In the items below, copy every line word for word, starting at the line that contains "Each image here" and stopping after the line that contains "0.191819, 0.723380, 0.089683]]". Leave the pictures out of your copy.

- **Dataset excerpts**:
*****

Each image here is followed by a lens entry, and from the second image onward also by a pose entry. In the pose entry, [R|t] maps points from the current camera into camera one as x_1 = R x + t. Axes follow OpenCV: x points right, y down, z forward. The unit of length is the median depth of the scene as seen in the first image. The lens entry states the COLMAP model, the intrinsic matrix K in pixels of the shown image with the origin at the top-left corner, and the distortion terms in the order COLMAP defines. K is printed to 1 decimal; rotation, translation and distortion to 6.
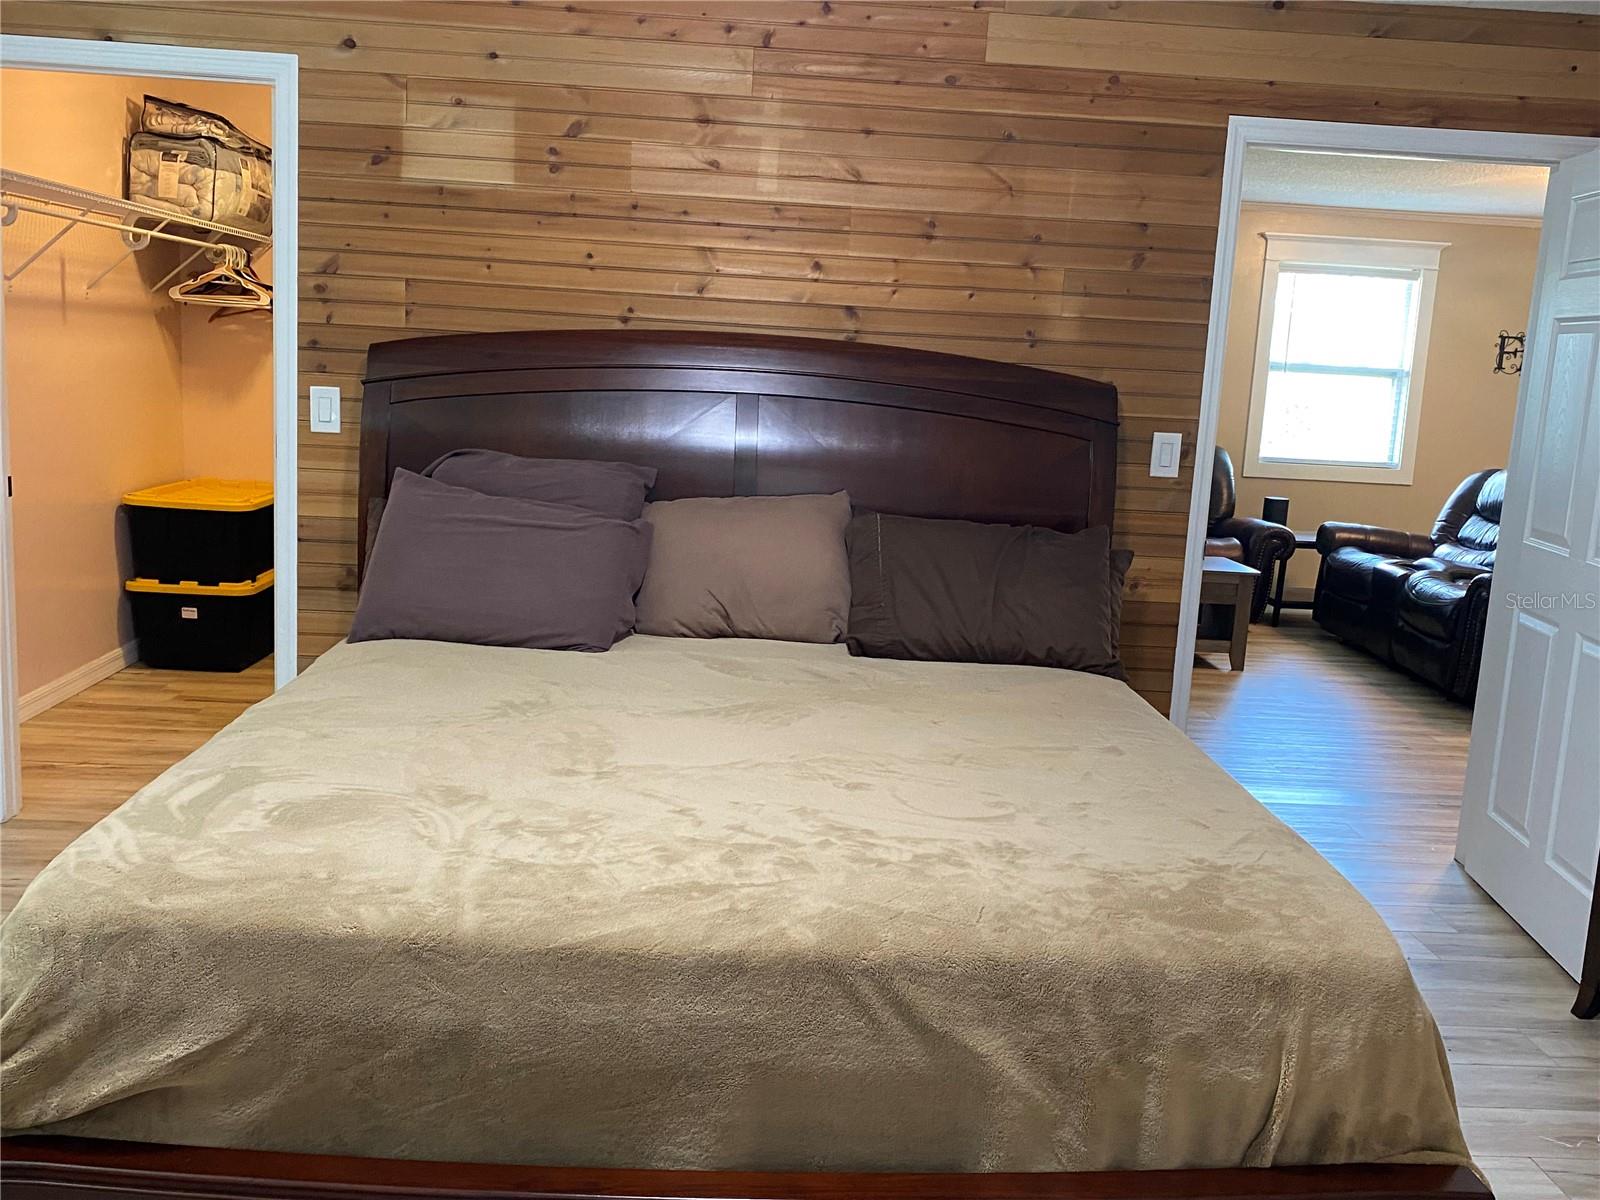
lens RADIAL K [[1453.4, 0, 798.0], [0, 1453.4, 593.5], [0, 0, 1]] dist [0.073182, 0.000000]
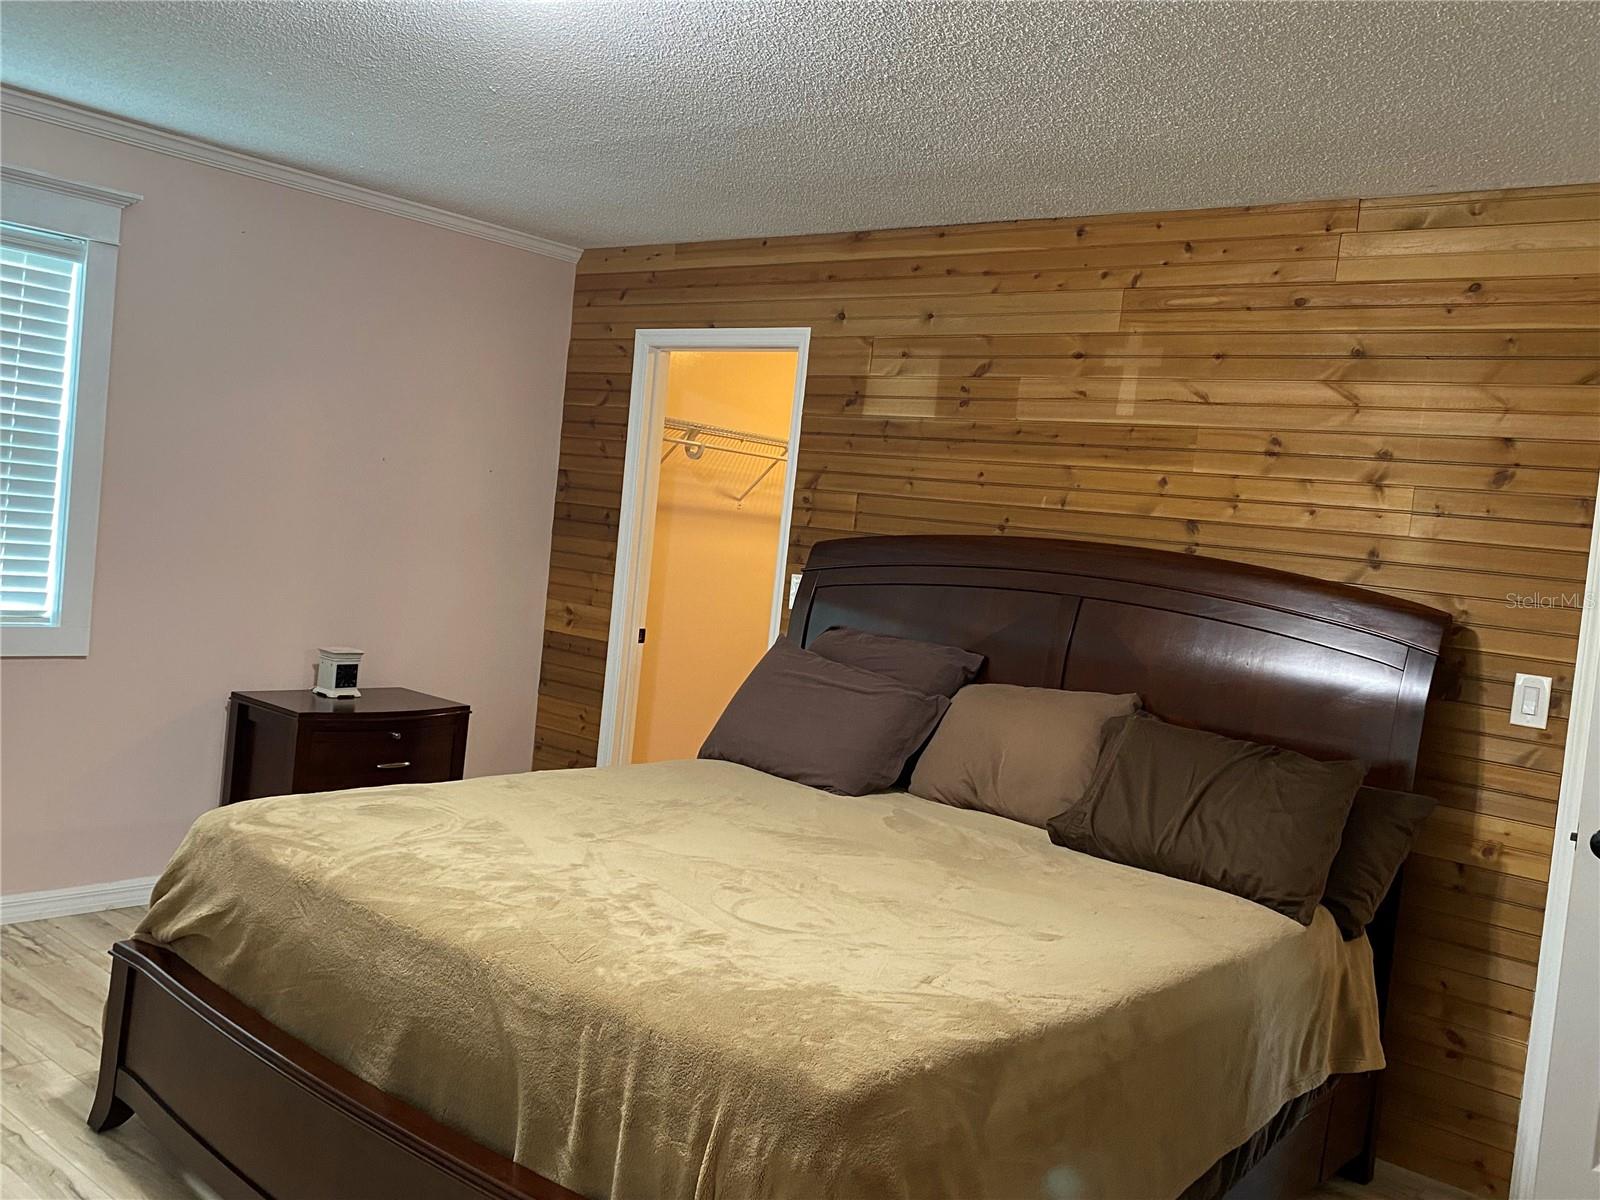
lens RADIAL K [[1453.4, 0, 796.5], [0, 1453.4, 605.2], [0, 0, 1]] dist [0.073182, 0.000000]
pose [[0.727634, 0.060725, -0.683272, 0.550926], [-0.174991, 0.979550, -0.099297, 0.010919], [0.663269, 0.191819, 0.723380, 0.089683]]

*****

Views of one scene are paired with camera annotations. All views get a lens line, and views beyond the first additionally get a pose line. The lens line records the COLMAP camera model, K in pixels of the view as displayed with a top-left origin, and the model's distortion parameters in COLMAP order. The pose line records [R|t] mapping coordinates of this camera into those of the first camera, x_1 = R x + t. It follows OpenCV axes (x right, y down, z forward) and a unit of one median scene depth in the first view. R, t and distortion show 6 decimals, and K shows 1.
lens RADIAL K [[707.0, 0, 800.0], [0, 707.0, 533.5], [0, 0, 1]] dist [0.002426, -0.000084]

*****

- **Expected answer**:
Each image here is followed by a lens entry, and from the second image onward also by a pose entry. In the pose entry, [R|t] maps points from the current camera into camera one as x_1 = R x + t. Axes follow OpenCV: x points right, y down, z forward. The unit of length is the median depth of the scene as seen in the first image. The lens entry states the COLMAP model, the intrinsic matrix K in pixels of the shown image with the origin at the top-left corner, and the distortion terms in the order COLMAP defines. K is printed to 1 decimal; rotation, translation and distortion to 6.
lens RADIAL K [[1453.4, 0, 798.0], [0, 1453.4, 593.5], [0, 0, 1]] dist [0.073182, 0.000000]
lens RADIAL K [[1453.4, 0, 796.5], [0, 1453.4, 605.2], [0, 0, 1]] dist [0.073182, 0.000000]
pose [[0.727634, 0.060725, -0.683272, 0.550926], [-0.174991, 0.979550, -0.099297, 0.010919], [0.663269, 0.191819, 0.723380, 0.089683]]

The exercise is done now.